A Coffee Journey

Everyone who loves coffee has their own unique personal journey with this complex beverage. Maybe you like drip or press, maybe you like latté, espresso, or frappé, maybe decaf or full caffeine. In coming months we’ll be bringing you a series on the finer points of many ways to grind and brew the seeds of the Coffea plant.

My personal coffee journey began at age fifteen. Before that, I hated coffee. I tasted it here and there when the grownups had some, but I couldn’t see the appeal, even with cream and sugar in it. 

That summer, our family vacationed in the small Pennsylvania town of Eagles Mere, where neighbors invited us to spend a week at their summer home. At the south end of Eagles Mere Lake in the Endless Mountains, there wasn’t much for kids to do except skinny-dip at night or walk in the woods and ride bikes by day. The first time I rode the five miles to Laporte with my new friends, our sole goal was ice cream from the country store. 

Something inexplicable came over me on that ride: a sudden, certain craving for coffee ice cream. I ordered a big double-scoop cone, and never looked back. It was as though those fleeting tastes of coffee in the past had inoculated me with the seeds of an addiction that budded on that bike ride. 

For the longest time I could only drink coffee with ample cream and sugar so that it tasted like ice cream. And I couldn’t drink it often, because it ‘tore up my gut,’ as the saying goes, so it remained a special treat just once a week or so, even through college when I tended to indulge on nights before a term paper was due. Later in grad school, I’d drink coffee from a bottomless pot at Perkins Pancake House til closing while studying for exams with my friends Kathy and Marcy. 

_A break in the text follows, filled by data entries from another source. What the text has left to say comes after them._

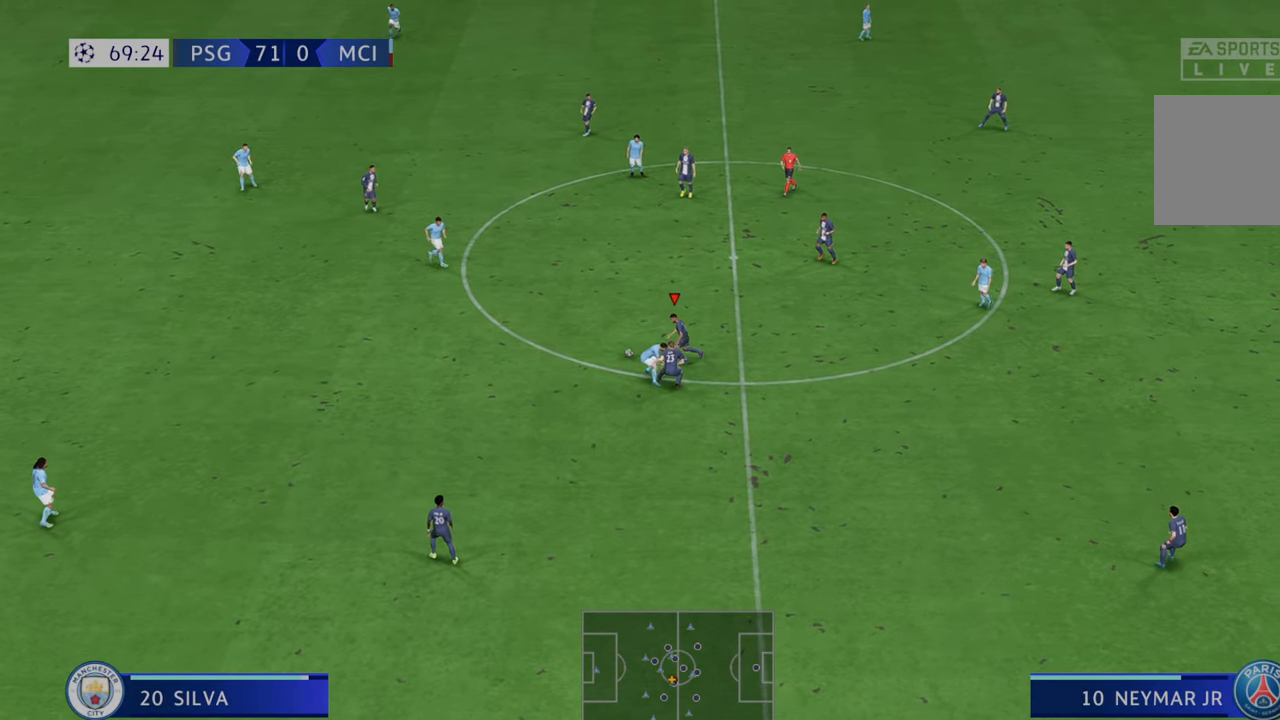
{"buttons": ["R2"], "left_stick": "up", "right_stick": "center", "events": [[350, "left_stick", "up"]]}
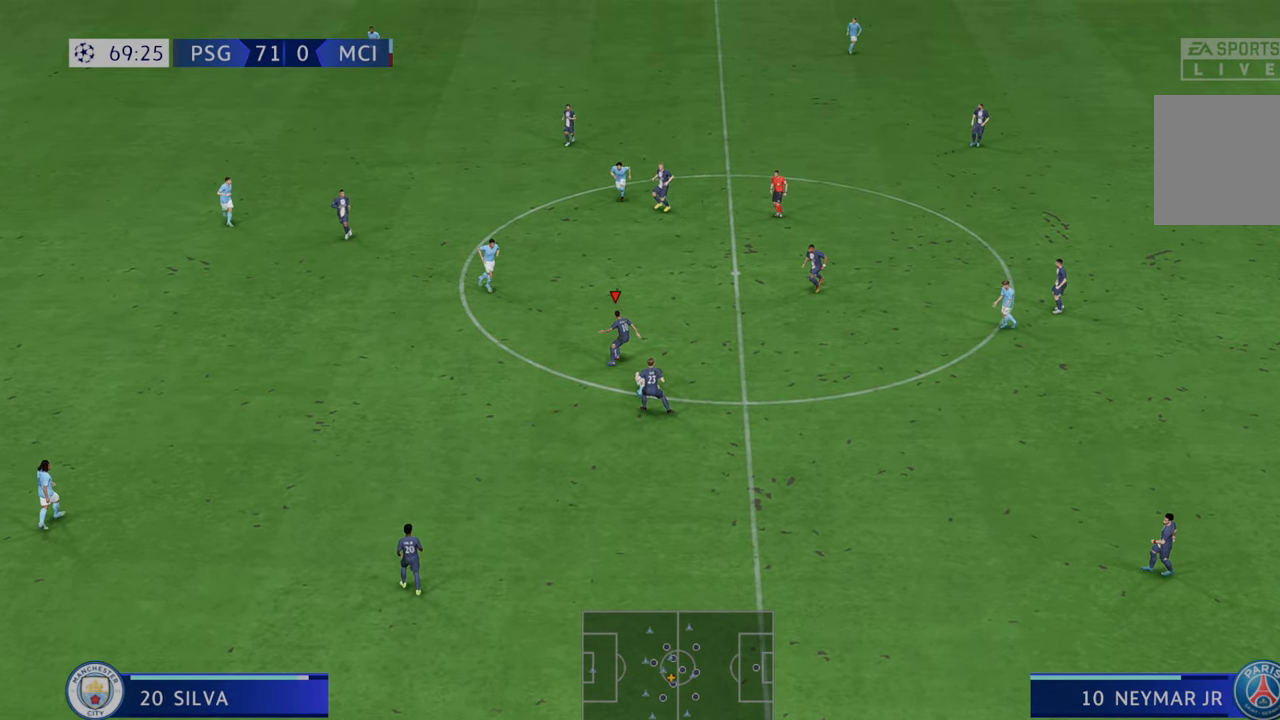
{"buttons": ["R2"], "left_stick": "up-right", "right_stick": "center", "events": [[117, "left_stick", "up-right"], [217, "A", "down"], [250, "left_stick", "center"], [300, "A", "up"], [333, "left_stick", "down-left"], [417, "left_stick", "right"], [483, "left_stick", "up-right"]]}
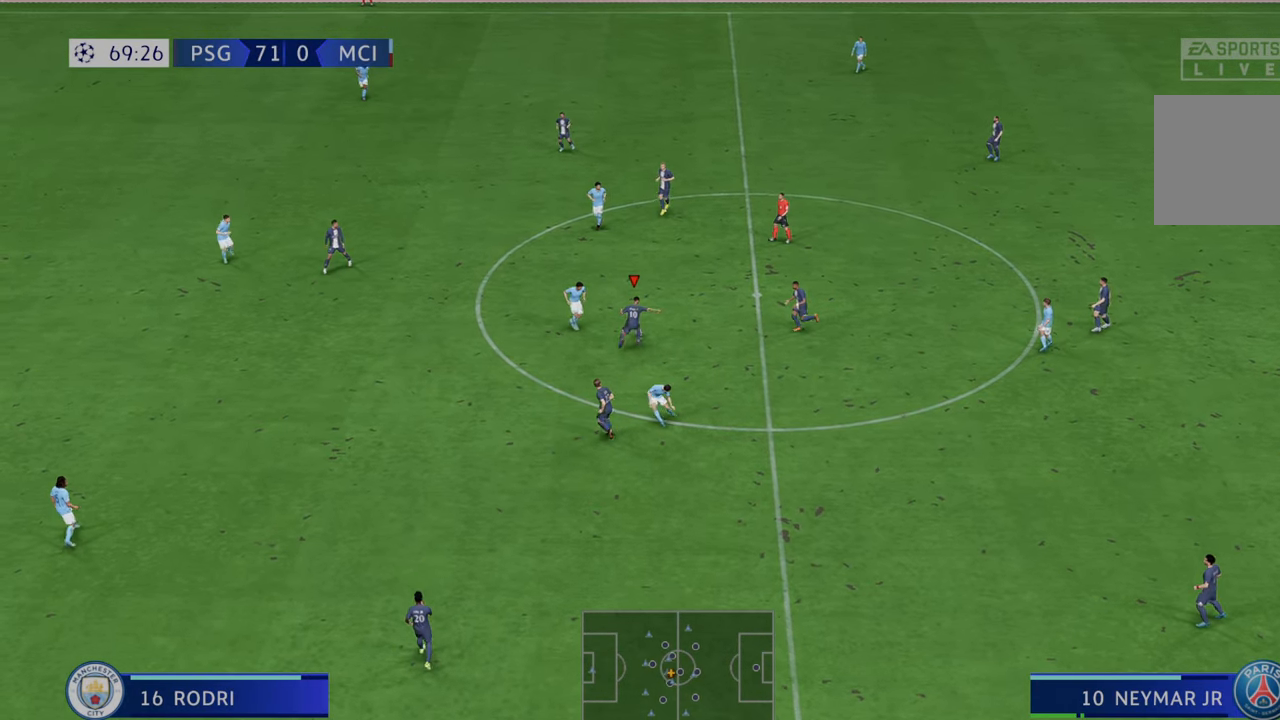
{"buttons": ["R2"], "left_stick": "down-right", "right_stick": "center", "events": [[217, "left_stick", "right"], [450, "left_stick", "down-right"]]}
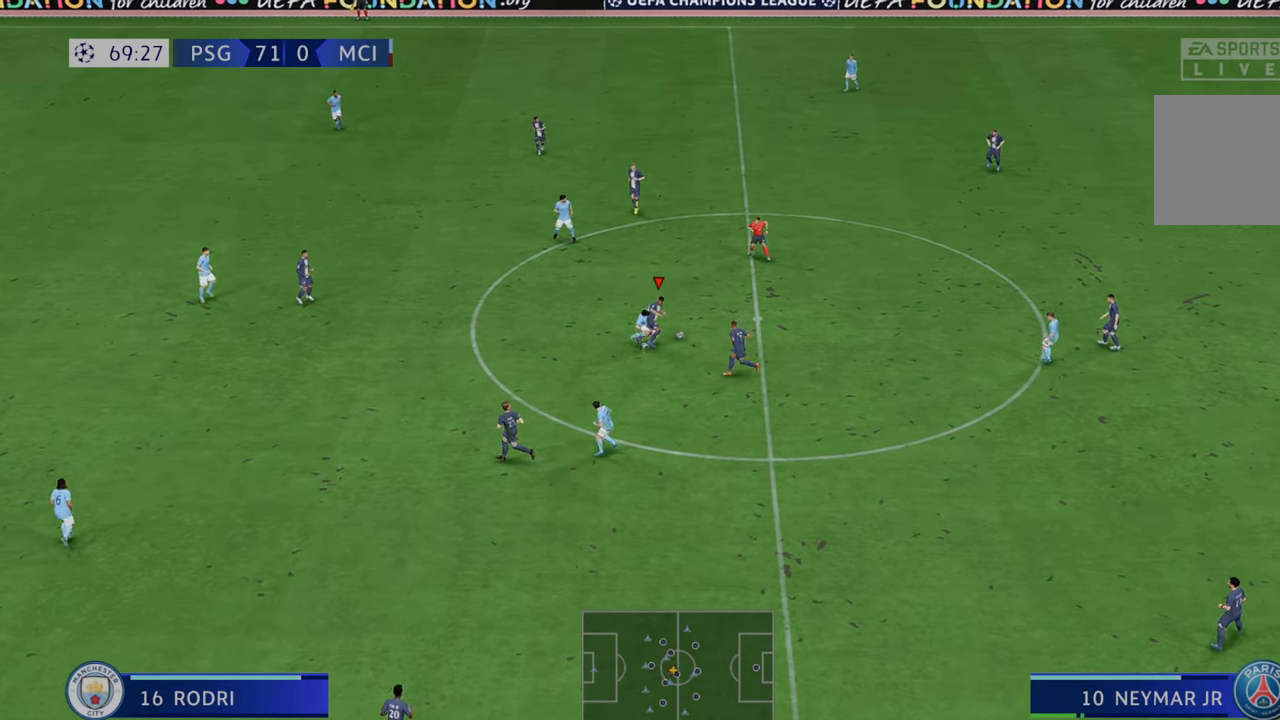
{"buttons": ["R2"], "left_stick": "right", "right_stick": "center", "events": [[317, "left_stick", "right"]]}
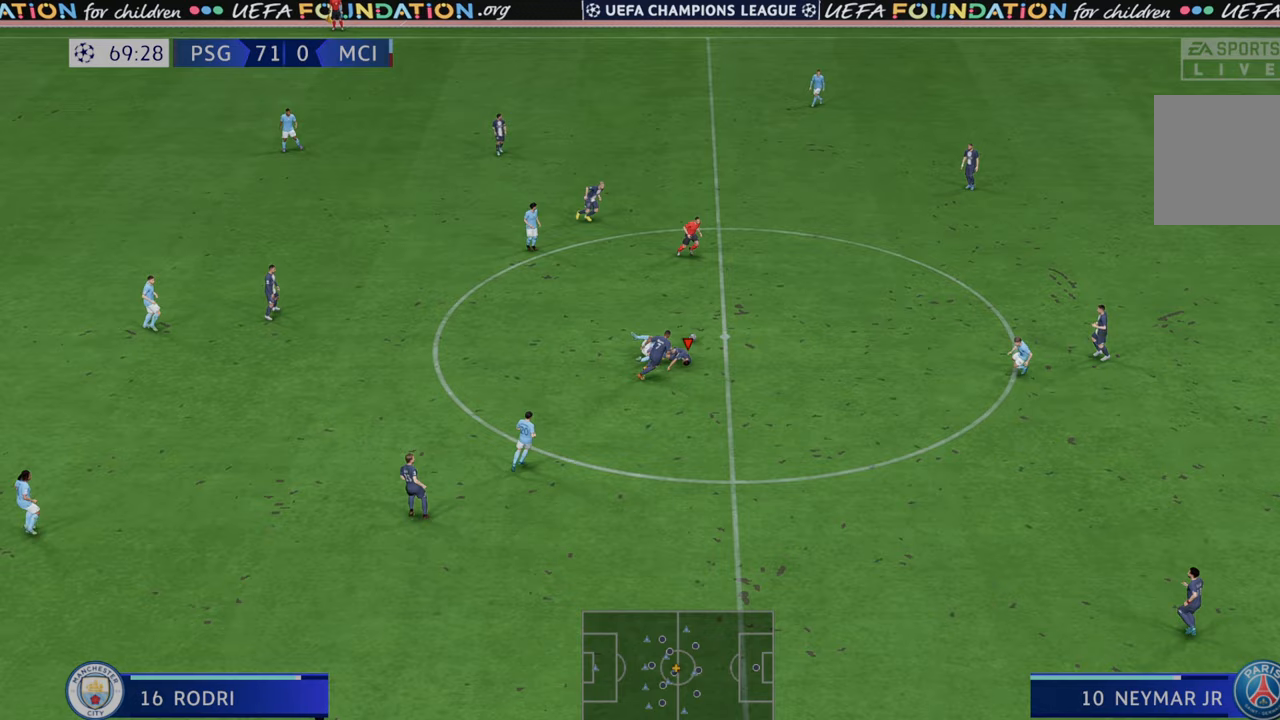
{"buttons": ["R2"], "left_stick": "up-right", "right_stick": "center", "events": [[17, "left_stick", "up-right"]]}
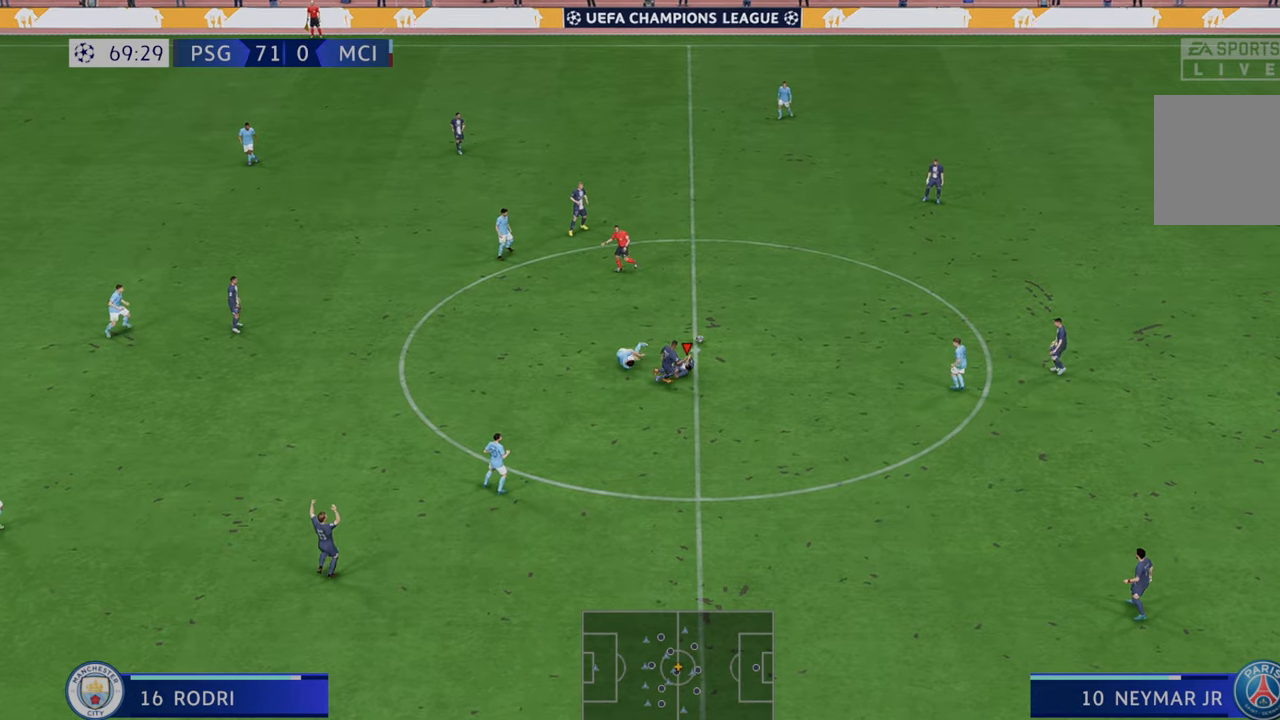
{"buttons": ["R2"], "left_stick": "up-right", "right_stick": "center", "events": []}
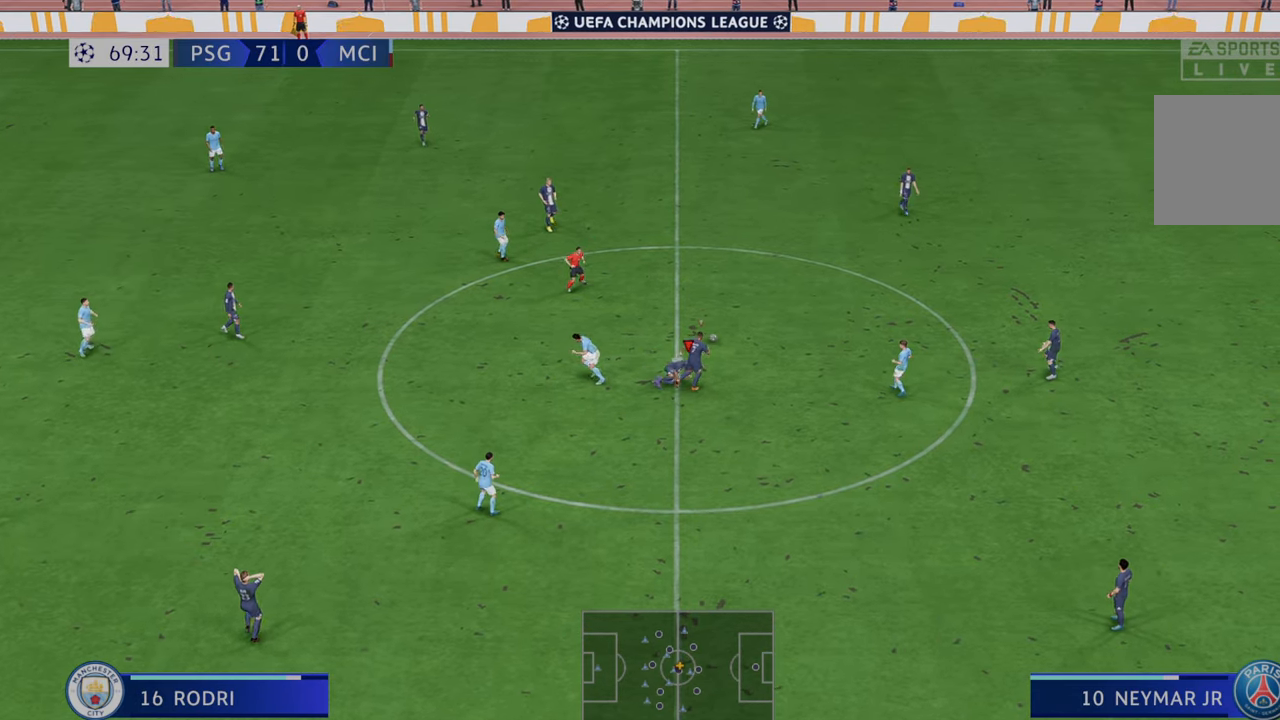
{"buttons": ["R2"], "left_stick": "up-left", "right_stick": "center", "events": [[183, "left_stick", "up"], [467, "left_stick", "up-left"]]}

A few years later, between jobs, I lived for some months in an old cracker house deep in a liveoak forest in north Florida with a couple of guys and about 175 snakes. There I was introduced to the joy of drinking afternoon coffee while smoking pot for no reason other than that we could. It became a powerful recreational combination for me. Eventually I found I could drink it however it came, without sugar, without cream, without both. 

I still didn’t have a regular morning coffee habit, though, and most of my homes through the years, unless shared, didn’t have any kind of brewing technology: Coffee was always an elsewhere extravagance, at a restaurant, at work, at someone else’s house. Shortly after I moved to the North Fork Valley in 1992 (time flies!) I became an habitué of Moonrise Espresso, and got to be friends with the incomparable proprietress Nan. Mostly I went for her morning glory muffins, but also began to drink decaf fairly regularly. Still, too much and even without much caffeine, the acid got to me. Still no home brewing.

That changed when I got stuck at the Old Folks’ Home in DC, visiting my parents when the 9/11 horror struck. That Tuesday morning remains crystal clear in my memory, though the rest of the day has faded. The next morning, still not sure when, how, or if I’d ever get home, I woke up wanting only one thing (besides to get home). I walked through the corridors to the main lobby and greeted the hostess with a broken hug; we’d known each other fifteen years, and this was our first hug. Vera asked the question everyone was asking each other. 

Did you lose anyone? 

“No,” I said, “not that I know of. Yet. You?” 

“No.”

“Coffee,” I said. “I need coffee.”

Vera walked me to the dining room, and asked the server to “please bring Miss Rita a pot of decaf.” Every day for a week, I walked like a zombie to the dining room to collect a pot of coffee to go. I added cream and sugar and carried it back to the apartment, where I drank mug after mug until it was gone. In a world upended, that morning coffee felt like one sure thing.

One of my first purchases when I finally did get home was a French press. I’ve drunk a cup or two of coffee, mostly decaf, virtually every morning for almost twenty years. I’ve tried mail-order low-acid coffee, Starbucks, whatever-was-on-sale, regionally roasted, ground and whole beans, a porcelain dripper, an aeropress, and finally bought a coffee machine with a gold filter. Somewhere in there I started drinking vanilla lattés at our various coffee shops and stops in the valley, and eventually bought a stovetop espresso brewer to make my own full-strength vanilla lattés on Sunday mornings.

I stumbled upon Rubicon Roasting when Jay opened in Root and Vine. I’m all about locavore cuisine, and so grateful to live in this valley where we have so many wonderful locavore fruit, vegetable, and meat options. Now locally roasted coffee, too! I was thrilled, and started buying there when I could catch them open. 

When Jay moved to his current location, I planned my trips to Paonia to coincide with his hours, so I could buy coffee exclusively from his selection of fine roasts. Of course, we know now that coffee is not a sure-forever thing in a world suffering climate chaos. (Neither is chocolate.) But for as long as Jay’s in business, I’ll be buying sustainably-sourced and/or organic coffee beans from a wonderful local roaster, learning more about coffee every month, and savoring every cup.